Yin Yoga is without doubt the most intriguing development in the overall corpus of modern techniques and lets many people go beyond vinyasa flows and tap into their deeper emotions and to more prolonged meditation, but once again, it piecemeal takes ideas and concepts from an Asian philosophy that flourished in a very different soil from today’s situation.

All of the above issues can at least move in the direction of being remedied through a truly novel, not merely “gimmicky ” form of yoga. I would argue that vinyasa classes plus Yin Yoga make for a powerful and well-rounded practice that works for a lot of people; nevertheless, they are two extreme ends of a swinging pendulum between intense action and deep rest. There is plenty of room in the middle for a liminal, a transitional form of yoga that unites us with the depths, boundaries, and the margins of our psyches, all while fostering a unique therapy in tune with the rigors of modern life.

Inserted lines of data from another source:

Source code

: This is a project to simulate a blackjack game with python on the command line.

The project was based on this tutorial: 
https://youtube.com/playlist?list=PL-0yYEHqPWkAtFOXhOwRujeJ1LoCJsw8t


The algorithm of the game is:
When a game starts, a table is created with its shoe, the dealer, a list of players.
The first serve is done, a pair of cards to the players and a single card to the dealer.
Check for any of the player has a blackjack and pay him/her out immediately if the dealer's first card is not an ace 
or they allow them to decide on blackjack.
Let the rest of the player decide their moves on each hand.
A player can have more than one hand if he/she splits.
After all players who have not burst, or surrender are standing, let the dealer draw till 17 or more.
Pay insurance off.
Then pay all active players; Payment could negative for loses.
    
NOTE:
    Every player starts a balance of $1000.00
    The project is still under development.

In my next post, I will outline one possible way that yoga can evolve in the 21st century. I call this new style -Yoga Bhavadhara -or Yoga Dhara for short. Yoga Bhavadhara literally has a wide range of possible meanings, which is intentional, as it leaves open the possibility for it to be customized in numerous ways. One possible way to translate it would be …to unite (yoga) with the spirit (bhava) of adventure by transitioning into (bhava) psychological, physical and environmental edges (dhara) or marginal spaces. This new style of yoga thrives in the in-between and in the mysterious, all while reviving our sense of wonder and hope. Yoga Dhara pays homage to yoga’s ancient Indian roots, but it does not pretend to be a perfect replica of some past system. On the contrary, although classically conscious, Yoga Dhara is future focused and only presents itself as a new practice originating in the West in the 21st century …after all, yoga always evolves!